Work request - Copy the data exactly. Images are the one exception.

Data for analysis -

+ + +

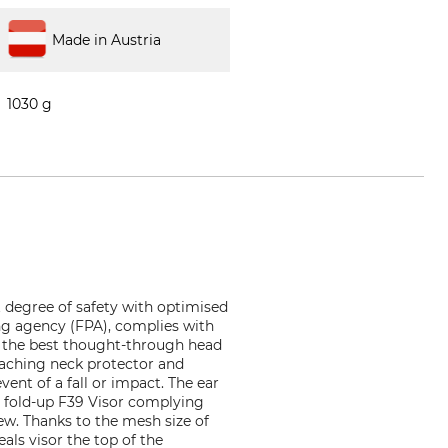
Made in Austria
1030 g
 degree of safety with optimised
ng agency (FPA), complies with
 of the best thought-through head
eaching neck protector and
ent of a fall or impact. The ear
e fold-up F39 Visor complying
ew. Thanks to the mesh size of
als visor the top of the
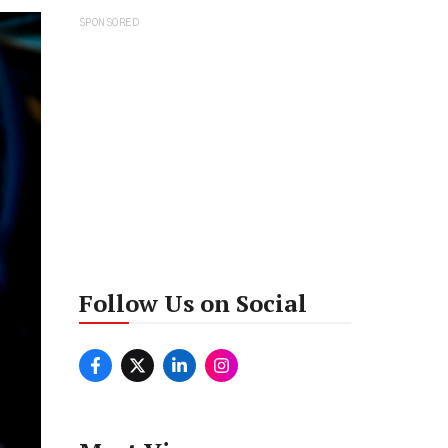
SPONSORED
Follow Us on Social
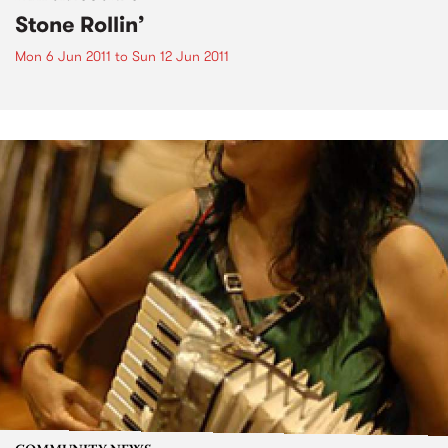
Stone Rollin’
Mon 6 Jun 2011
to
Sun 12 Jun 2011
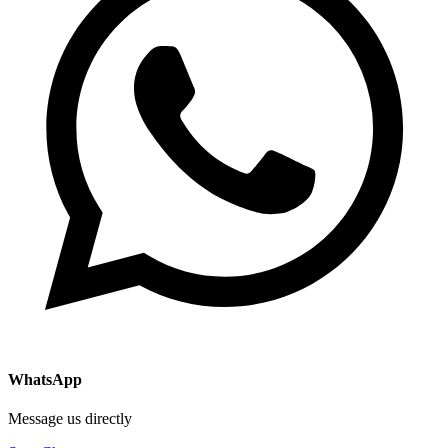
WhatsApp
Message us directly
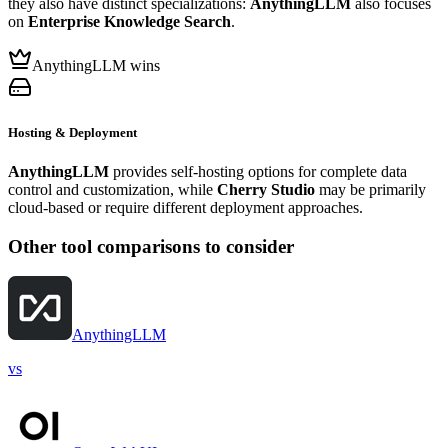
they also have distinct specializations:
AnythingLLM
also focuses
on
Enterprise Knowledge Search
.
AnythingLLM wins
Hosting & Deployment
AnythingLLM
provides self-hosting options for complete data
control and customization, while
Cherry Studio
may be primarily
cloud-based or require different deployment approaches.
Other tool comparisons to consider
AnythingLLM
vs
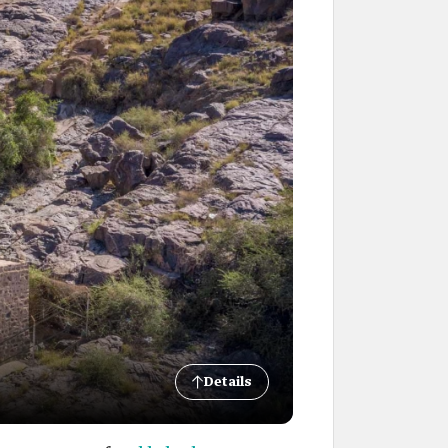
Details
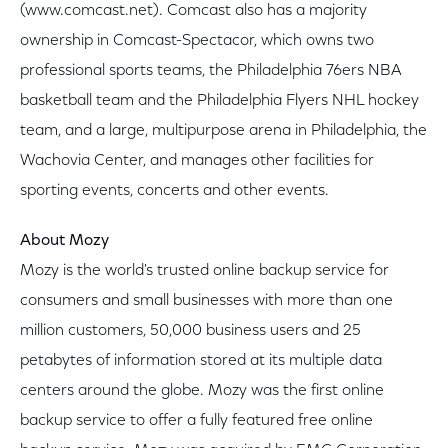
(www.comcast.net). Comcast also has a majority
ownership in Comcast-Spectacor, which owns two
professional sports teams, the Philadelphia 76ers NBA
basketball team and the Philadelphia Flyers NHL hockey
team, and a large, multipurpose arena in Philadelphia, the
Wachovia Center, and manages other facilities for
sporting events, concerts and other events.
About Mozy
Mozy is the world's trusted online backup service for
consumers and small businesses with more than one
million customers, 50,000 business users and 25
petabytes of information stored at its multiple data
centers around the globe. Mozy was the first online
backup service to offer a fully featured free online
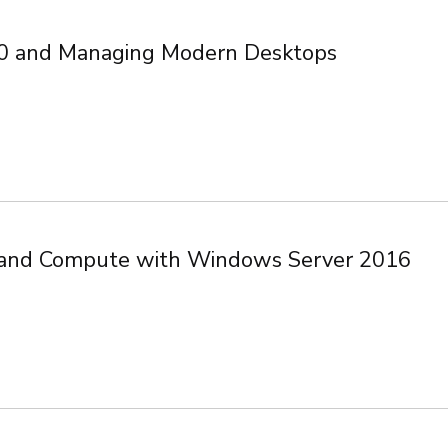
0 and Managing Modern Desktops
e, and Compute with Windows Server 2016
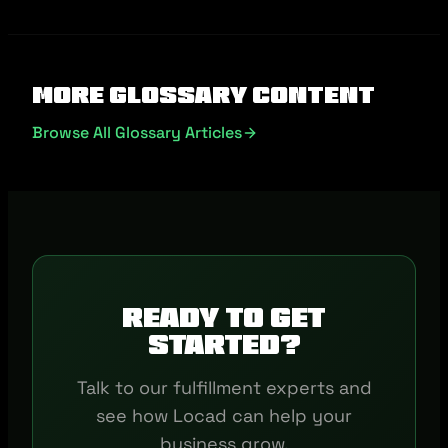
More Glossary Content
Browse All Glossary Articles
Ready to get
started?
Talk to our fulfillment experts and
see how Locad can help your
business grow.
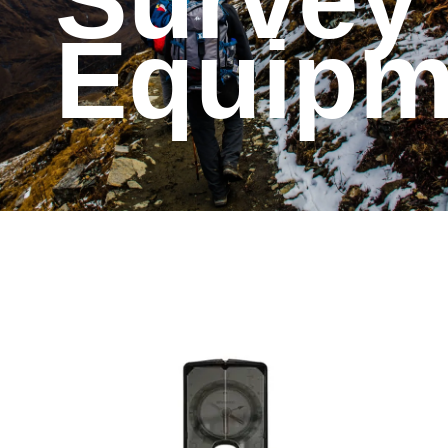
Survey
Equipm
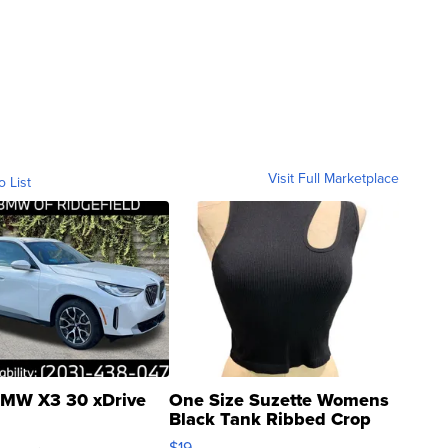
Visit Full Marketplace
o List
MW X3 30 xDrive
One Size Suzette Womens
Black Tank Ribbed Crop
Asymmetrical ...
$19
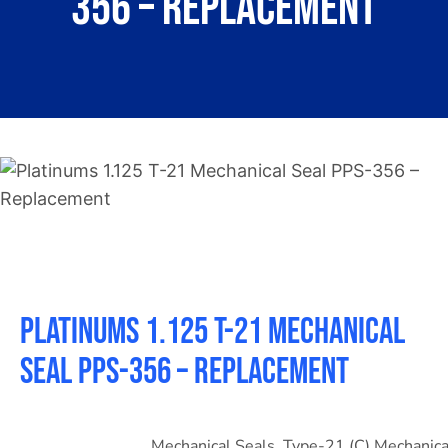
356 – Replacement
About
Contact
Platinums 1.125 T-21 Mechanical
Seal PPS-356 – Replacement
Mechanical Seals
,
Type-21 (C) Mechanica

+ + +

Solved problem -
Made in Austria
1030 g
 degree of safety with optimised
ng agency (FPA), complies with
 of the best thought-through head
eaching neck protector and
ent of a fall or impact. The ear
e fold-up F39 Visor complying
ew. Thanks to the mesh size of
als visor the top of the
SPONSORED
Follow Us on Social
Stone Rollin’
Mon 6 Jun 2011
to
Sun 12 Jun 2011
WhatsApp
Message us directly
they also have distinct specializations:
AnythingLLM
also focuses
on
Enterprise Knowledge Search
.
AnythingLLM wins
Hosting & Deployment
AnythingLLM
provides self-hosting options for complete data
control and customization, while
Cherry Studio
may be primarily
cloud-based or require different deployment approaches.
Other tool comparisons to consider
AnythingLLM
vs
Details
(www.comcast.net). Comcast also has a majority
ownership in Comcast-Spectacor, which owns two
professional sports teams, the Philadelphia 76ers NBA
basketball team and the Philadelphia Flyers NHL hockey
team, and a large, multipurpose arena in Philadelphia, the
Wachovia Center, and manages other facilities for
sporting events, concerts and other events.
About Mozy
Mozy is the world's trusted online backup service for
consumers and small businesses with more than one
million customers, 50,000 business users and 25
petabytes of information stored at its multiple data
centers around the globe. Mozy was the first online
backup service to offer a fully featured free online
0 and Managing Modern Desktops
e, and Compute with Windows Server 2016
More Glossary Content
Browse All Glossary Articles
Ready to get
started?
Talk to our fulfillment experts and
see how Locad can help your
business grow.
Survey
Equipm
Visit Full Marketplace
o List
MW X3 30 xDrive
One Size Suzette Womens
Black Tank Ribbed Crop
Asymmetrical ...
$19
356 – Replacement
About
Contact
Platinums 1.125 T-21 Mechanical
Seal PPS-356 – Replacement
Mechanical Seals
,
Type-21 (C) Mechanica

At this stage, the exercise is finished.